Carbon plan is Kyoto by another name

 

Australian Financial Review, 15th August 2003


There’s no point swapping one environmental evil for another, argues Des Moore

Treasurer Costello and Environment Minister Kemp are apparently proposing the creation of a market permitting Australian businesses with high carbon dioxide emission rates in their normal operations to trade them off with those having low emission rates. This threatens to involve much more than a simple marketing arrangement.

Underlying it is an objective of suppressing Australia’s overall rate of CO2 emissions below what would occur if business activities continues without government intervention. Such suppression requires government action either to force existing high emission businesses to reduce their operations or to stop new high emission businesses starting. A trading system accompanied by regulatory emission requirements for certain businesses would thus have the same adverse economic impact as a direct carbon tax.

The Ministers’ proposal seems inconsistent with the decision by Australia, along with the United States, to refuse to ratify the Kyoto Protocol. That still has insufficient signatories -and Russia is under heavy US pressure not to provide the signature required to make it operative.

Under the Protocol developed countries would reduce emissions of greenhouse gases (CO2 being the most important). The aim is to mitigatethe allegedly damaging increase in average world temperatures that an UN-appointed group of scientists (the Intergovernmental Panel on Climate Change) predicts if economic growth proceeds unimpeded.

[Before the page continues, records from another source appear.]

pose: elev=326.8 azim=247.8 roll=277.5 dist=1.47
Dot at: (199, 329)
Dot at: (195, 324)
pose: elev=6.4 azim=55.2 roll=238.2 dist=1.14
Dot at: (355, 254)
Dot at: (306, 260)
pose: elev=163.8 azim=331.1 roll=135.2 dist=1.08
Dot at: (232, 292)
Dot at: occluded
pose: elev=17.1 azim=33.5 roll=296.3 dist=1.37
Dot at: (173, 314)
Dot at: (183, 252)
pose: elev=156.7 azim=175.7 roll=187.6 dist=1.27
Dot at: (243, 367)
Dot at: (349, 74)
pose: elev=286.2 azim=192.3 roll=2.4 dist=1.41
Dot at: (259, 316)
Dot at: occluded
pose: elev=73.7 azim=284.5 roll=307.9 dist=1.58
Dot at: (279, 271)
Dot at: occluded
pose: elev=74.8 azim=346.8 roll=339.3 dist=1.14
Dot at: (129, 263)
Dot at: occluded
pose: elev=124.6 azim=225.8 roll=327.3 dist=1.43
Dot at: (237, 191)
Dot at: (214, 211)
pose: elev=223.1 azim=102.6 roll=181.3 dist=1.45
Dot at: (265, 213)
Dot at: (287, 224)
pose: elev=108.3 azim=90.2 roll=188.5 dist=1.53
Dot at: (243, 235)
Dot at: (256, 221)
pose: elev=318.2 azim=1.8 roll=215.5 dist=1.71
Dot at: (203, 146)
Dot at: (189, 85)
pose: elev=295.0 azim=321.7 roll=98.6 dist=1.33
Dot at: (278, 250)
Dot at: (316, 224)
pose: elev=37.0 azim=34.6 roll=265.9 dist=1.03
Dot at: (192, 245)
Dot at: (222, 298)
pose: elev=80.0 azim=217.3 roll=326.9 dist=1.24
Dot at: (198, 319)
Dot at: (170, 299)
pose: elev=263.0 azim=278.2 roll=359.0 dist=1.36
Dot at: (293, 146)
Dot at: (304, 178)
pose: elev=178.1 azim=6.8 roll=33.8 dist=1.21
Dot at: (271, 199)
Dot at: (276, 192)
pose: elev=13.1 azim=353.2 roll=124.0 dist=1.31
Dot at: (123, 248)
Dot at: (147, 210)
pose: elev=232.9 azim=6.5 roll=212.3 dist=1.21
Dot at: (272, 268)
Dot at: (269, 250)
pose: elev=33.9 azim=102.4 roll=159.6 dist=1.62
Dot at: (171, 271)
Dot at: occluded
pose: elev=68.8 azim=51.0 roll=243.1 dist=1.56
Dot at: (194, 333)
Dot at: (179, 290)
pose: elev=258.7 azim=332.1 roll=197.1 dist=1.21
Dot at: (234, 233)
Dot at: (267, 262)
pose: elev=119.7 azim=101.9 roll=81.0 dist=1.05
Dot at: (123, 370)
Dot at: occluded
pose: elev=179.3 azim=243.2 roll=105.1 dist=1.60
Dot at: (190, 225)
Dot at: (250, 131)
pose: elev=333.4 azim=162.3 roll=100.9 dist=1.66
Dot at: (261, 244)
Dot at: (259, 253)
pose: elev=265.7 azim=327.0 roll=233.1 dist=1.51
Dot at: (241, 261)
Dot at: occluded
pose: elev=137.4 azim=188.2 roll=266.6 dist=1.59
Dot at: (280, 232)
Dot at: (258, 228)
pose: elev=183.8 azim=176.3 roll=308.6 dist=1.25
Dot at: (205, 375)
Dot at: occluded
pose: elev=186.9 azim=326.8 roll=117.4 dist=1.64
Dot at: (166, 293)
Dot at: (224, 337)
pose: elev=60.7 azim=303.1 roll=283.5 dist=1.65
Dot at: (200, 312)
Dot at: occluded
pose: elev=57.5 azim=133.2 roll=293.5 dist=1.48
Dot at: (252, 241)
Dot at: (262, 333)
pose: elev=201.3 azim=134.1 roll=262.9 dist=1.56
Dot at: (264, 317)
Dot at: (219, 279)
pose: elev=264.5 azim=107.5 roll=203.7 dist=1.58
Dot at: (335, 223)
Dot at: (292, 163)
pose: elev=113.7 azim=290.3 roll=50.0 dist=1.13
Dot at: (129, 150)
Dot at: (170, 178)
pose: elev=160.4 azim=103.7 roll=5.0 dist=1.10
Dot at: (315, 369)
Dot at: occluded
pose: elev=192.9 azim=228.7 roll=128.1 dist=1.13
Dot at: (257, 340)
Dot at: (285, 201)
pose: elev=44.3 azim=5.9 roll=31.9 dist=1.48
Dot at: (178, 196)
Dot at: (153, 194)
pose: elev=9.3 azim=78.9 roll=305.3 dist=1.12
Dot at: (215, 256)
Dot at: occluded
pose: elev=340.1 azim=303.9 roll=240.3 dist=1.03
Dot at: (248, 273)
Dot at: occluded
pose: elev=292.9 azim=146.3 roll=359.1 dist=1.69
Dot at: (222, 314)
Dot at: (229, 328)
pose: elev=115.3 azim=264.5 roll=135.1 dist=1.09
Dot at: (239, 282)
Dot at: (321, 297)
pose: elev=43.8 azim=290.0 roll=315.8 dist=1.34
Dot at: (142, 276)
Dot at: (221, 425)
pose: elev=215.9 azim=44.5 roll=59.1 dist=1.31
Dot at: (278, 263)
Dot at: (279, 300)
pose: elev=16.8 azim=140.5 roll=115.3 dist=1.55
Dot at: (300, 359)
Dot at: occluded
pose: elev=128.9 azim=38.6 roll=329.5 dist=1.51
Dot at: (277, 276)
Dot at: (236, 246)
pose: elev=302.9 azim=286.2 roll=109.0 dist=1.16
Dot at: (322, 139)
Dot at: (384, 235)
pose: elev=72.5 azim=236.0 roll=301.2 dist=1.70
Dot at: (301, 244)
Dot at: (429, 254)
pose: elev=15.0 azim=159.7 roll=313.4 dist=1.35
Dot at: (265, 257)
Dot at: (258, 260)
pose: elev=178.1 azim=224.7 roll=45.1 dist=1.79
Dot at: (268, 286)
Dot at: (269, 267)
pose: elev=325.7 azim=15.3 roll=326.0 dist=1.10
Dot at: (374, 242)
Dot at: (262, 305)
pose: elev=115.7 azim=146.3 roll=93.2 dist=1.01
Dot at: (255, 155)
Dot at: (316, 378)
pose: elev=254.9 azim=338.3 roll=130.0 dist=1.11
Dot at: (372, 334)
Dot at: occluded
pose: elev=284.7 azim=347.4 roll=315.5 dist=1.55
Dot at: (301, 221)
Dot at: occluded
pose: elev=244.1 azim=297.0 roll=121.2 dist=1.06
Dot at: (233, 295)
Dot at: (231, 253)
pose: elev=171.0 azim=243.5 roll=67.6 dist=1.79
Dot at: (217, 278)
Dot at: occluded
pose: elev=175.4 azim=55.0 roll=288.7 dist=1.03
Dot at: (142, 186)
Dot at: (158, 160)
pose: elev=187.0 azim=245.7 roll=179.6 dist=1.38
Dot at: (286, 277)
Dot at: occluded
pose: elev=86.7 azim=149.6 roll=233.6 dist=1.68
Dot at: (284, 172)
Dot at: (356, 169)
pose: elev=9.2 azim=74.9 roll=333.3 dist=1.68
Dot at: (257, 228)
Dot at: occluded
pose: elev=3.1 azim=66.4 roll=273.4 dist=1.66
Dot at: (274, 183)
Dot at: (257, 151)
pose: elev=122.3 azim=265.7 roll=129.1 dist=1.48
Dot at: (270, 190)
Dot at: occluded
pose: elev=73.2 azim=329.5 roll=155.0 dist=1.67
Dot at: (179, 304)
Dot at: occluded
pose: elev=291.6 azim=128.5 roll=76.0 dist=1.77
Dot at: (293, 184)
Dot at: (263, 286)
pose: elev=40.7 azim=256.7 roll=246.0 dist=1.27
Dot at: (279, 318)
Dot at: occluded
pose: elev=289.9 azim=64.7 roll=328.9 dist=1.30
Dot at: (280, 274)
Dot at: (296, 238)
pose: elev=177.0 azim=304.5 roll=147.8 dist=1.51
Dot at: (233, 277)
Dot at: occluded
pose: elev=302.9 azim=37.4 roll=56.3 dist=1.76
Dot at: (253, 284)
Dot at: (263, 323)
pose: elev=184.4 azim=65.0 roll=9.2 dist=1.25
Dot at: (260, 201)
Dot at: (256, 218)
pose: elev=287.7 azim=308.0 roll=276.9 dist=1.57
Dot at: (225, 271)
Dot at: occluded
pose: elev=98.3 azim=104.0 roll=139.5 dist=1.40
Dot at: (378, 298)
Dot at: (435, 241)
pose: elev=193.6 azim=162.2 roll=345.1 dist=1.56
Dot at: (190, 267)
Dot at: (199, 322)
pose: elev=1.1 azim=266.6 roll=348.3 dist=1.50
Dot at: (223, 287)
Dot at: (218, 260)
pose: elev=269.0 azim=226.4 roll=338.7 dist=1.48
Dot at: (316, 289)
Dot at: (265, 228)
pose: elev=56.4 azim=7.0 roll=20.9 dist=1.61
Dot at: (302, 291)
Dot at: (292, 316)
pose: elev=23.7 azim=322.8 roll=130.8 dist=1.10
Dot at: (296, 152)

Australia has not challenged this analysis, although Prime Minister Howard has correctly observed "the Protocol would cost us jobs and damage our economy". In fact, Kyoto compliance would hit Australia with a double whammy — a loss of competitiveness from having to reduce our emissions while developing countries would increase theirs without penalty. Our energy intensive export sector would be particularly hard hit.

It is scarcely surprising, therefore, that the Prime Minister has asked for further consultation with the business community of the two Ministers’ proposal to implement Kyoto de facto — and particularly as an emissions trading system would make it harder to continue to refuse to ratify the Protocol.

The Ministers’ rationale appears to be that, as Australia offered voluntarily to attempt to meet the emission target allocated it under the Protocol (to limit - by 2012 - emissions to 108 per cent of those in 1990), commencement of emission-reducing action now would give businesses greater certainty in planning future investments in an emission-reduced environment. They also suggest that adverse economic effects can be readily absorbed given the continued strong performance of the Australian economy.

However, any trading system would be unlikely to produce a clearly defined quantum of lawful emissions and the only investment certainty is scarcely one we should seek, viz the deterrence of energy-intensive investment (including foreign investment). Realistically, even if a trading system were clearly to delineate emission rates, Kyoto would add to investment uncertainty overall, particularly given the difficulty of assessing the extent to which emission-free developing countries would exploit their increased competitiveness.

Better for the Government to provide businesses with an assurance that, while it will continue (as it has being doing) measures to encourage improved efficiency in energy use, it will not force reductions in emissions. Such an approach could well enhance Australia’s attractiveness to foreign investors.

The Government should also establish an official inquiry into the IPCC’s scientific and economic analysis, and the processes used in compiling its report. Many (including no less than 22,000 scientists around the world) have expressed serious doubts about the validity of that analysis. There is a lesson in the long history of badly wrong assessments by ‘experts’ predicting that, unless certain perceived problems were solved, society or the economy or the environment would run into major difficulties.

As recently as 31 years ago, for example, no less than 14 Fellows of the British Royal Society and 36 holders of UK university science chairs issued a dramatic "Blueprint for Survival" endorsing the then fashionable Club of Rome thesis that, unless governments commenced action to stop population and economic growth, the world would run out of resources.

No such development has occurred or is in prospect. Those scientists failed to recognise the capacity of humans to innovate and respond to the challenges of life.

Such failures sound a clear warning signal against accepting expert analysis calling for governments to exercise restrictive powers over the lives of the citizenry. If it does become clearly established that global warming is giving substantive cause for warranted concern, the future generation will be richer, better informed and able to respond in circumstances where even the doomsters imply there should be time to do so.